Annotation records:

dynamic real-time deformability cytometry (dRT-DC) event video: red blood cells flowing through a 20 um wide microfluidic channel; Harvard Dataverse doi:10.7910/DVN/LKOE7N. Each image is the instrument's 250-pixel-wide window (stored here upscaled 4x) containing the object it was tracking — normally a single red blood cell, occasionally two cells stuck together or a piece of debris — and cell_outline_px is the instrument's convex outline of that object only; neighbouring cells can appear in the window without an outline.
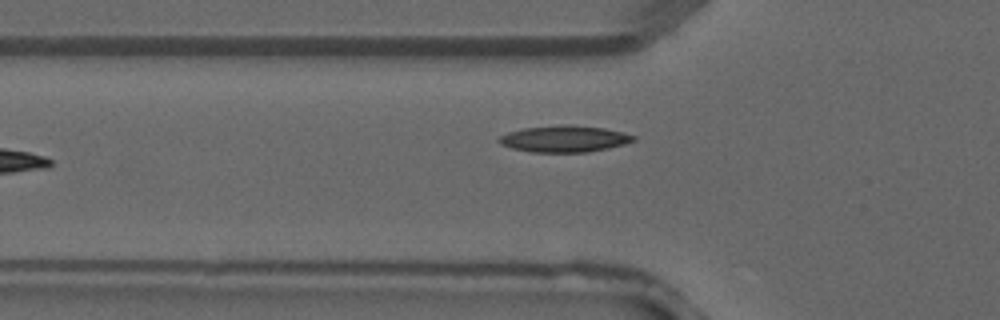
{"species": "common noctule bat (a hibernating species)", "species_latin": "Nyctalus noctula", "temperature_condition": "warm", "stored_images_in_passage": 5, "segment_of_instrument_passage": [1, 2], "camera_frame_rate_fps": 3000, "um_per_image_px": 0.085, "animal": {"sex": "male", "forearm_length_mm": 52.5}, "frame": {"image": 1, "passage_image": 4, "time_ms": 1.0, "image_size_px": [1000, 320], "cell_outline_px": [[636, 140], [624, 144], [608, 148], [588, 152], [532, 152], [512, 148], [500, 144], [496, 140], [500, 136], [508, 132], [524, 128], [568, 124], [604, 128], [636, 136]], "centroid_in_image_um": [47.95, 11.8], "position_along_channel_um": 77.8, "area_um2": 20.69}}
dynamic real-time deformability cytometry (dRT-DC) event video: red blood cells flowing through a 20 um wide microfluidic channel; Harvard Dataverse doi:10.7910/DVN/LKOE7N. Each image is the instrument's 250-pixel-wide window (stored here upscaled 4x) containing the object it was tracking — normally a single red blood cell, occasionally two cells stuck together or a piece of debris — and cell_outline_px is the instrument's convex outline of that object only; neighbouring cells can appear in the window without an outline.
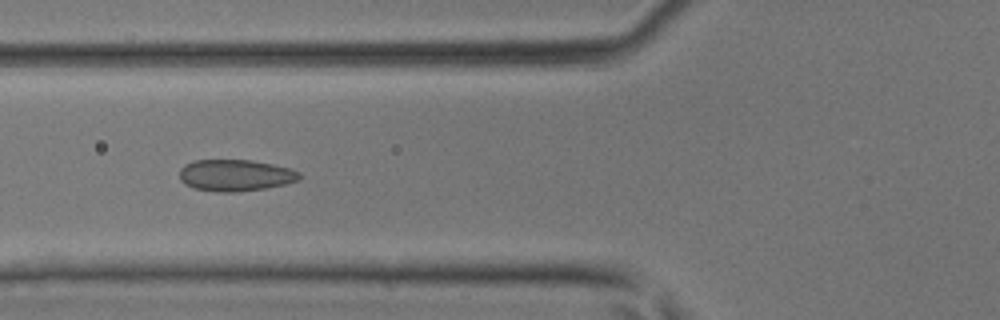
{"species": "common noctule bat (a hibernating species)", "species_latin": "Nyctalus noctula", "temperature_condition": "room temperature", "stored_images_in_passage": 45, "camera_frame_rate_fps": 3000, "um_per_image_px": 0.085, "animal": {"sex": "male", "body_mass_g": 17.9, "forearm_length_mm": 54.2}, "frame": {"image": 1, "passage_image": 18, "time_ms": 5.667, "image_size_px": [1000, 320], "cell_outline_px": [[300, 180], [284, 184], [264, 188], [236, 192], [220, 192], [192, 188], [184, 184], [180, 180], [180, 168], [184, 164], [196, 160], [252, 160], [272, 164], [288, 168], [300, 172]], "centroid_in_image_um": [19.98, 14.9], "position_along_channel_um": 105.8, "area_um2": 22.08}}
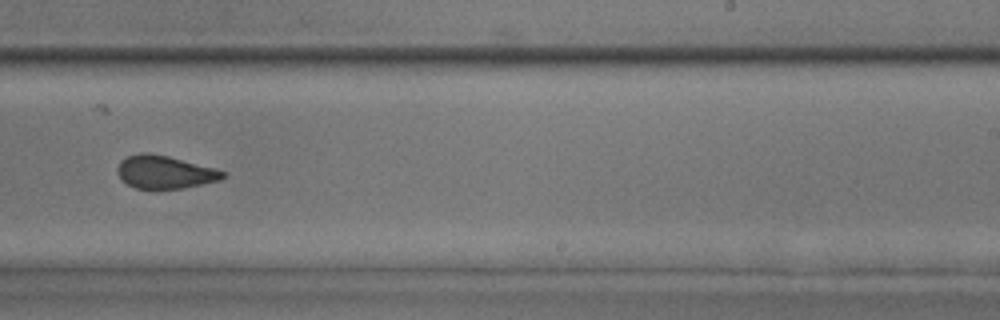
{"frame": {"image": 2, "passage_image": 29, "time_ms": 9.333, "image_size_px": [1000, 320], "cell_outline_px": [[224, 176], [220, 180], [180, 188], [136, 188], [128, 184], [116, 172], [116, 168], [120, 160], [128, 156], [140, 152], [148, 152], [168, 156], [216, 168], [224, 172]], "centroid_in_image_um": [13.97, 14.6], "position_along_channel_um": 275.0, "area_um2": 20.0}}
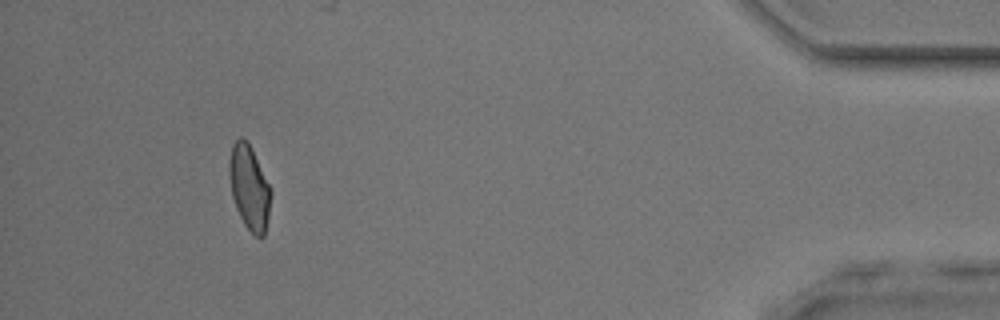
{"frame": {"image": 3, "passage_image": 42, "time_ms": 13.667, "image_size_px": [1000, 320], "cell_outline_px": [[272, 192], [268, 216], [264, 236], [256, 236], [244, 224], [236, 208], [232, 196], [228, 172], [228, 164], [232, 144], [240, 136], [244, 136], [248, 140], [272, 188]], "centroid_in_image_um": [21.19, 15.86], "position_along_channel_um": 414.0, "area_um2": 20.75}}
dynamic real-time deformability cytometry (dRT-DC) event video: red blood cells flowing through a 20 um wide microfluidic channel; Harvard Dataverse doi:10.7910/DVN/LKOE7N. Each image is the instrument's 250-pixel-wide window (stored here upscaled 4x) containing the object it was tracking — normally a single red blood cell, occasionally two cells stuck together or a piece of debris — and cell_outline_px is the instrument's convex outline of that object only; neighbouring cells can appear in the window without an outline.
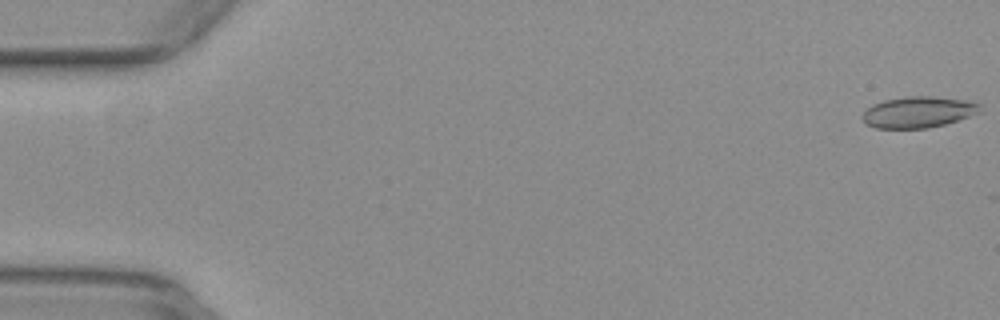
{"species": "common noctule bat (a hibernating species)", "species_latin": "Nyctalus noctula", "temperature_condition": "warm", "stored_images_in_passage": 19, "camera_frame_rate_fps": 3000, "um_per_image_px": 0.085, "animal": {"sex": "female", "body_mass_g": 29.2, "forearm_length_mm": 56.3}, "frame": {"image": 1, "passage_image": 1, "time_ms": 0.0, "image_size_px": [1000, 320], "cell_outline_px": [[980, 112], [944, 124], [928, 128], [876, 128], [864, 124], [860, 116], [872, 104], [884, 100], [908, 96], [932, 96], [968, 100], [980, 104]], "centroid_in_image_um": [78.0, 9.52], "position_along_channel_um": 7.0, "area_um2": 21.39}}
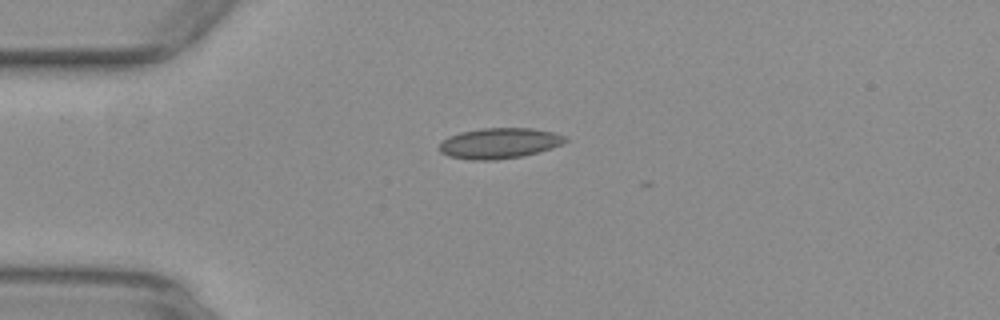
{"frame": {"image": 2, "passage_image": 14, "time_ms": 4.333, "image_size_px": [1000, 320], "cell_outline_px": [[568, 140], [552, 148], [540, 152], [524, 156], [496, 160], [472, 160], [448, 156], [440, 152], [440, 144], [448, 136], [460, 132], [484, 128], [532, 128], [552, 132], [568, 136]], "centroid_in_image_um": [42.47, 12.18], "position_along_channel_um": 42.5, "area_um2": 22.54}}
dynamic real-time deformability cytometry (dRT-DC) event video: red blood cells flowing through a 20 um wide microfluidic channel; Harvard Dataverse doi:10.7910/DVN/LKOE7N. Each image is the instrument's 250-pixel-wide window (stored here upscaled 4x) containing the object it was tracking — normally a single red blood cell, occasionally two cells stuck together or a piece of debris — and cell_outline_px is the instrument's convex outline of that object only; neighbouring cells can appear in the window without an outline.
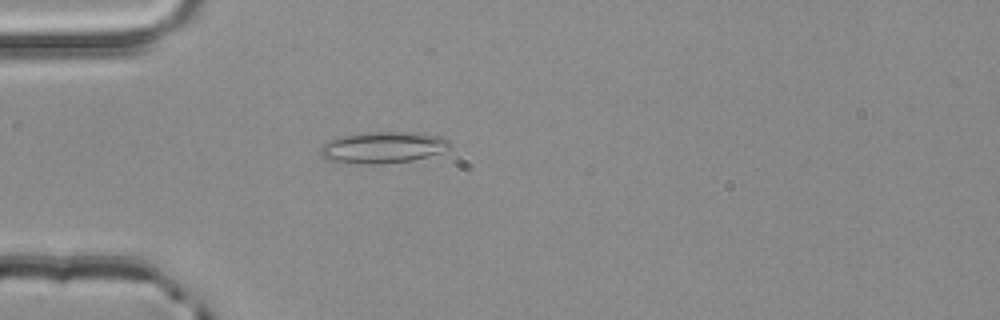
{"species": "common noctule bat (a hibernating species)", "species_latin": "Nyctalus noctula", "temperature_condition": "room temperature", "stored_images_in_passage": 2, "camera_frame_rate_fps": 3000, "um_per_image_px": 0.085, "animal": {"sex": "male", "body_mass_g": 20.4}, "frame": {"image": 1, "passage_image": 2, "time_ms": 0.333, "image_size_px": [1000, 320], "cell_outline_px": [[452, 148], [440, 152], [412, 160], [384, 164], [364, 164], [324, 160], [320, 156], [320, 148], [328, 140], [340, 136], [360, 132], [416, 132], [444, 136], [452, 144]], "centroid_in_image_um": [32.54, 12.52], "position_along_channel_um": 52.5, "area_um2": 24.16}}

## DESCRIPTION OF THE TASK:
Leave out the pictures and copy everything else in the records word for word.

## PROBLEM SOLUTION:
dynamic real-time deformability cytometry (dRT-DC) event video: red blood cells flowing through a 20 um wide microfluidic channel; Harvard Dataverse doi:10.7910/DVN/LKOE7N. Each image is the instrument's 250-pixel-wide window (stored here upscaled 4x) containing the object it was tracking — normally a single red blood cell, occasionally two cells stuck together or a piece of debris — and cell_outline_px is the instrument's convex outline of that object only; neighbouring cells can appear in the window without an outline.
{"species": "common noctule bat (a hibernating species)", "species_latin": "Nyctalus noctula", "temperature_condition": "warm", "stored_images_in_passage": 5, "segment_of_instrument_passage": [1, 2], "camera_frame_rate_fps": 3000, "um_per_image_px": 0.085, "animal": {"sex": "male", "forearm_length_mm": 52.5}, "frame": {"image": 1, "passage_image": 4, "time_ms": 1.0, "image_size_px": [1000, 320], "cell_outline_px": [[636, 140], [624, 144], [608, 148], [588, 152], [532, 152], [512, 148], [500, 144], [496, 140], [500, 136], [508, 132], [524, 128], [568, 124], [604, 128], [636, 136]], "centroid_in_image_um": [47.95, 11.8], "position_along_channel_um": 77.8, "area_um2": 20.69}}
dynamic real-time deformability cytometry (dRT-DC) event video: red blood cells flowing through a 20 um wide microfluidic channel; Harvard Dataverse doi:10.7910/DVN/LKOE7N. Each image is the instrument's 250-pixel-wide window (stored here upscaled 4x) containing the object it was tracking — normally a single red blood cell, occasionally two cells stuck together or a piece of debris — and cell_outline_px is the instrument's convex outline of that object only; neighbouring cells can appear in the window without an outline.
{"species": "common noctule bat (a hibernating species)", "species_latin": "Nyctalus noctula", "temperature_condition": "room temperature", "stored_images_in_passage": 45, "camera_frame_rate_fps": 3000, "um_per_image_px": 0.085, "animal": {"sex": "male", "body_mass_g": 17.9, "forearm_length_mm": 54.2}, "frame": {"image": 1, "passage_image": 18, "time_ms": 5.667, "image_size_px": [1000, 320], "cell_outline_px": [[300, 180], [284, 184], [264, 188], [236, 192], [220, 192], [192, 188], [184, 184], [180, 180], [180, 168], [184, 164], [196, 160], [252, 160], [272, 164], [288, 168], [300, 172]], "centroid_in_image_um": [19.98, 14.9], "position_along_channel_um": 105.8, "area_um2": 22.08}}
{"frame": {"image": 2, "passage_image": 29, "time_ms": 9.333, "image_size_px": [1000, 320], "cell_outline_px": [[224, 176], [220, 180], [180, 188], [136, 188], [128, 184], [116, 172], [116, 168], [120, 160], [128, 156], [140, 152], [148, 152], [168, 156], [216, 168], [224, 172]], "centroid_in_image_um": [13.97, 14.6], "position_along_channel_um": 275.0, "area_um2": 20.0}}
{"frame": {"image": 3, "passage_image": 42, "time_ms": 13.667, "image_size_px": [1000, 320], "cell_outline_px": [[272, 192], [268, 216], [264, 236], [256, 236], [244, 224], [236, 208], [232, 196], [228, 172], [228, 164], [232, 144], [240, 136], [244, 136], [248, 140], [272, 188]], "centroid_in_image_um": [21.19, 15.86], "position_along_channel_um": 414.0, "area_um2": 20.75}}
dynamic real-time deformability cytometry (dRT-DC) event video: red blood cells flowing through a 20 um wide microfluidic channel; Harvard Dataverse doi:10.7910/DVN/LKOE7N. Each image is the instrument's 250-pixel-wide window (stored here upscaled 4x) containing the object it was tracking — normally a single red blood cell, occasionally two cells stuck together or a piece of debris — and cell_outline_px is the instrument's convex outline of that object only; neighbouring cells can appear in the window without an outline.
{"species": "common noctule bat (a hibernating species)", "species_latin": "Nyctalus noctula", "temperature_condition": "warm", "stored_images_in_passage": 19, "camera_frame_rate_fps": 3000, "um_per_image_px": 0.085, "animal": {"sex": "female", "body_mass_g": 29.2, "forearm_length_mm": 56.3}, "frame": {"image": 1, "passage_image": 1, "time_ms": 0.0, "image_size_px": [1000, 320], "cell_outline_px": [[980, 112], [944, 124], [928, 128], [876, 128], [864, 124], [860, 116], [872, 104], [884, 100], [908, 96], [932, 96], [968, 100], [980, 104]], "centroid_in_image_um": [78.0, 9.52], "position_along_channel_um": 7.0, "area_um2": 21.39}}
{"frame": {"image": 2, "passage_image": 14, "time_ms": 4.333, "image_size_px": [1000, 320], "cell_outline_px": [[568, 140], [552, 148], [540, 152], [524, 156], [496, 160], [472, 160], [448, 156], [440, 152], [440, 144], [448, 136], [460, 132], [484, 128], [532, 128], [552, 132], [568, 136]], "centroid_in_image_um": [42.47, 12.18], "position_along_channel_um": 42.5, "area_um2": 22.54}}
dynamic real-time deformability cytometry (dRT-DC) event video: red blood cells flowing through a 20 um wide microfluidic channel; Harvard Dataverse doi:10.7910/DVN/LKOE7N. Each image is the instrument's 250-pixel-wide window (stored here upscaled 4x) containing the object it was tracking — normally a single red blood cell, occasionally two cells stuck together or a piece of debris — and cell_outline_px is the instrument's convex outline of that object only; neighbouring cells can appear in the window without an outline.
{"species": "common noctule bat (a hibernating species)", "species_latin": "Nyctalus noctula", "temperature_condition": "room temperature", "stored_images_in_passage": 2, "camera_frame_rate_fps": 3000, "um_per_image_px": 0.085, "animal": {"sex": "male", "body_mass_g": 20.4}, "frame": {"image": 1, "passage_image": 2, "time_ms": 0.333, "image_size_px": [1000, 320], "cell_outline_px": [[452, 148], [440, 152], [412, 160], [384, 164], [364, 164], [324, 160], [320, 156], [320, 148], [328, 140], [340, 136], [360, 132], [416, 132], [444, 136], [452, 144]], "centroid_in_image_um": [32.54, 12.52], "position_along_channel_um": 52.5, "area_um2": 24.16}}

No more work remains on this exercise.